As Secretary of Commerce. Mr. Hoover was a member of the U. S. Debt Funding Commission which negotiated final settlement with the Allies. No one is more familiar than he with the Republican Party's long insistence that no legal or moral connection exists between the Allied Debts and German Reparations, despite the fact that 75% of Germany's $28,000,000,000 Reparation payments are destined to reach the U. S. as Debt payments from the Allies. The Hoover moratorium proposal was the first time a Republican President had ever admitted a connection between these two great items of international finance as a matter of practical economy. Trying to reconcile party policy and practical necessity, he offered this neat but ostrich-like explanation:

"We purposely did not participate in either general reparations or the division of colonies or property. The repayment of debts due to us . . . was settled upon a basis not contingent upon German reparations or related thereto. Therefore, reparations is necessarily wholly a European problem with which we have no relation.
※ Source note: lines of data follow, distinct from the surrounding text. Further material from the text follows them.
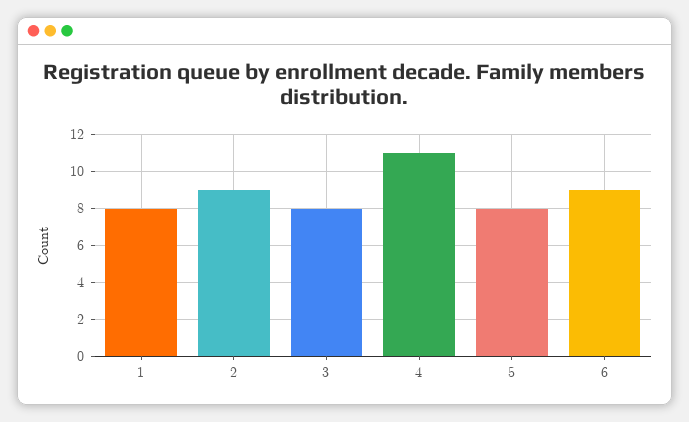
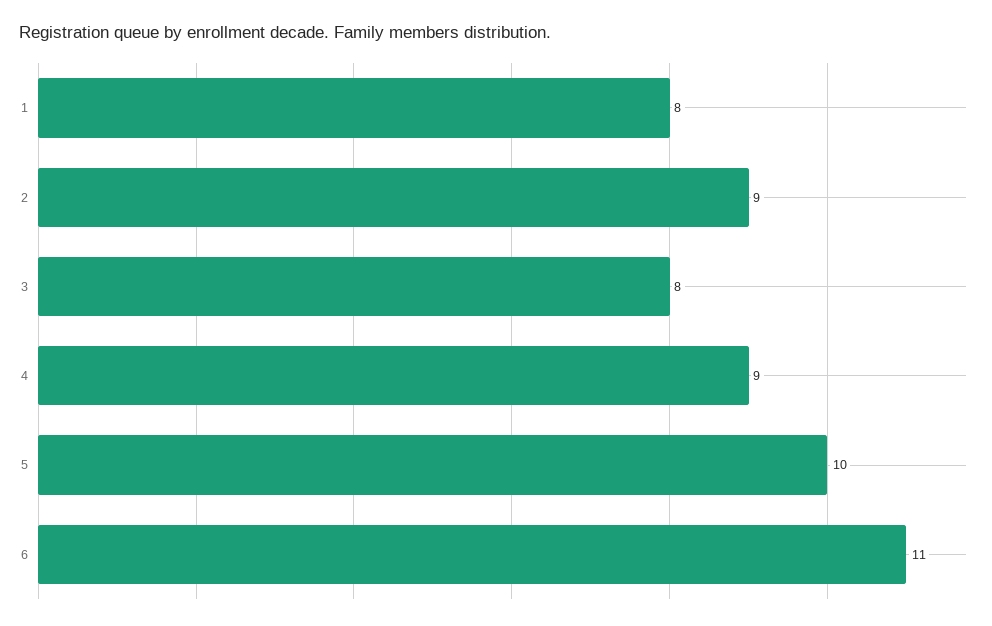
  {
    "1": 8,
    "2": 9,
    "3": 8,
-   "4": 11,
+   "4": 9,
-   "5": 8,
+   "5": 10,
-   "6": 9
+   "6": 11
  }

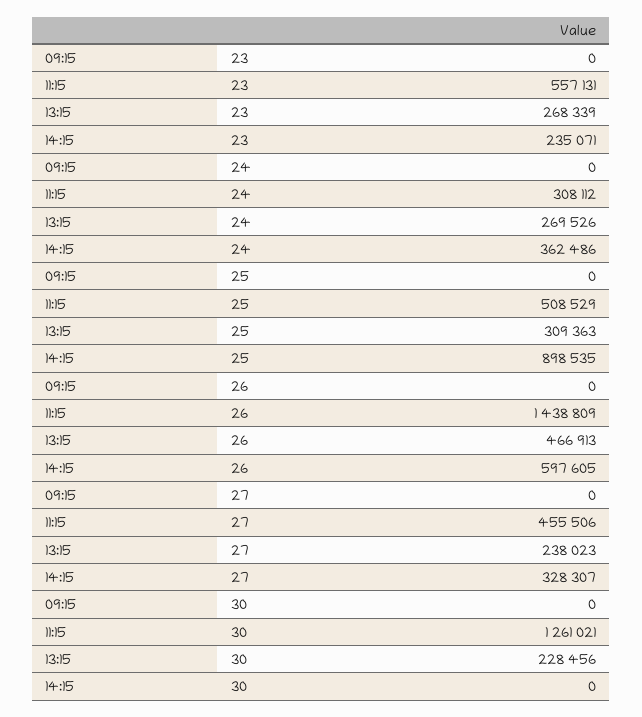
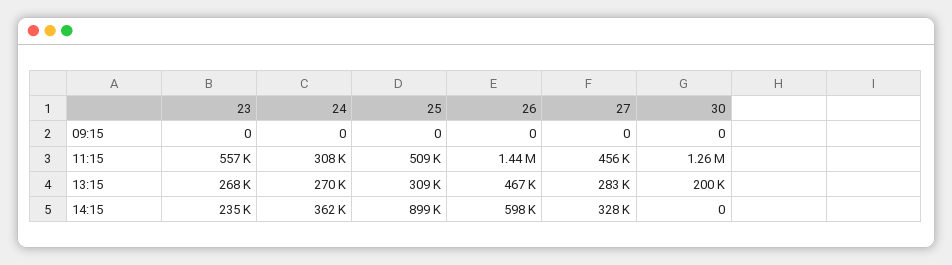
  {
    "09:15": {
      "23": 0,
      "24": 0,
      "25": 0,
      "26": 0,
      "27": 0,
      "30": 0
    },
    "11:15": {
      "23": 557131,
      "24": 308112,
      "25": 508529,
      "26": 1438809,
      "27": 455506,
      "30": 1261021
    },
    "13:15": {
      "23": 268339,
      "24": 269526,
      "25": 309363,
      "26": 466913,
-     "27": 238023,
+     "27": 283000,
-     "30": 228456
+     "30": 200000
    },
    "14:15": {
      "23": 235071,
      "24": 362486,
      "25": 898535,
      "26": 597605,
      "27": 328307,
      "30": 0
    }
  }

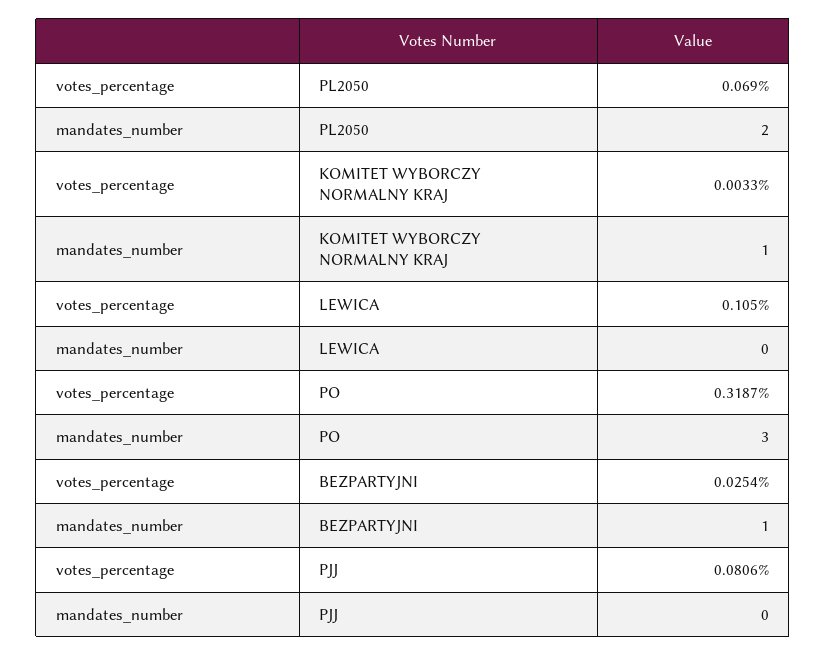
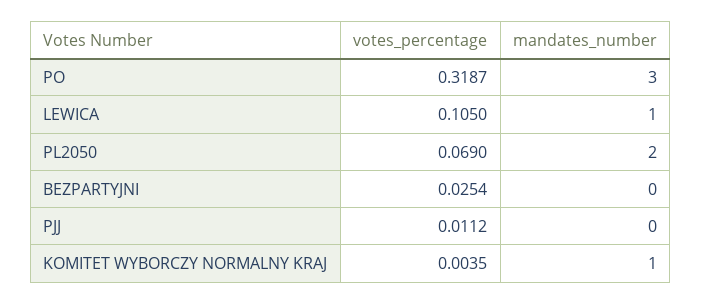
  {
    "votes_percentage": {
      "PL2050": 0.069,
-     "KOMITET WYBORCZY NORMALNY KRAJ": 0.0033,
+     "KOMITET WYBORCZY NORMALNY KRAJ": 0.0035,
      "LEWICA": 0.105,
      "PO": 0.3187,
      "BEZPARTYJNI": 0.0254,
-     "PJJ": 0.0806
+     "PJJ": 0.0112
    },
    "mandates_number": {
      "PL2050": 2,
      "KOMITET WYBORCZY NORMALNY KRAJ": 1,
-     "LEWICA": 0,
+     "LEWICA": 1,
      "PO": 3,
-     "BEZPARTYJNI": 1,
+     "BEZPARTYJNI": 0,
      "PJJ": 0
    }
  }

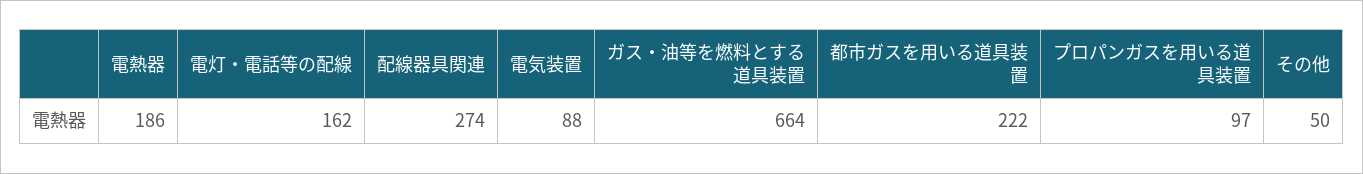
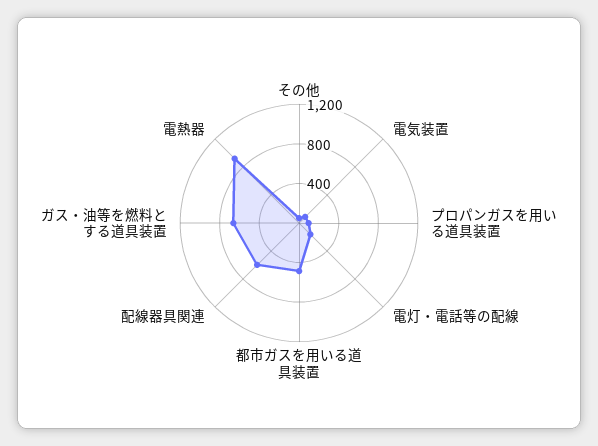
  {
-   "電熱器": 186,
+   "電熱器": 900,
    "電灯・電話等の配線": 162,
-   "配線器具関連": 274,
+   "配線器具関連": 600,
    "電気装置": 88,
    "ガス・油等を燃料とする道具装置": 664,
-   "都市ガスを用いる道具装置": 222,
+   "都市ガスを用いる道具装置": 500,
    "プロパンガスを用いる道具装置": 97,
    "その他": 50
  }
"I do not approve in any remote sense of the cancellation of the debts to us. World confidence would not be enhanced by such action. None of our debtor nations has ever suggested it. But as the basis of the settlement of these debts was the capacity under normal conditions of the debtor to pay, we should be consistent with our own policies and principles if we take into account the abnormal situation now existing in the world. I am sure the American people have no desire to attempt to extract any sum beyond the capacity of any debtor to pay, and it is our view that broad vision requires that our Government should recognize the situation as it exists. ... It represents our willingness to make a contribution to the early restoration of world prosperity, in which our own people have so deep an interest."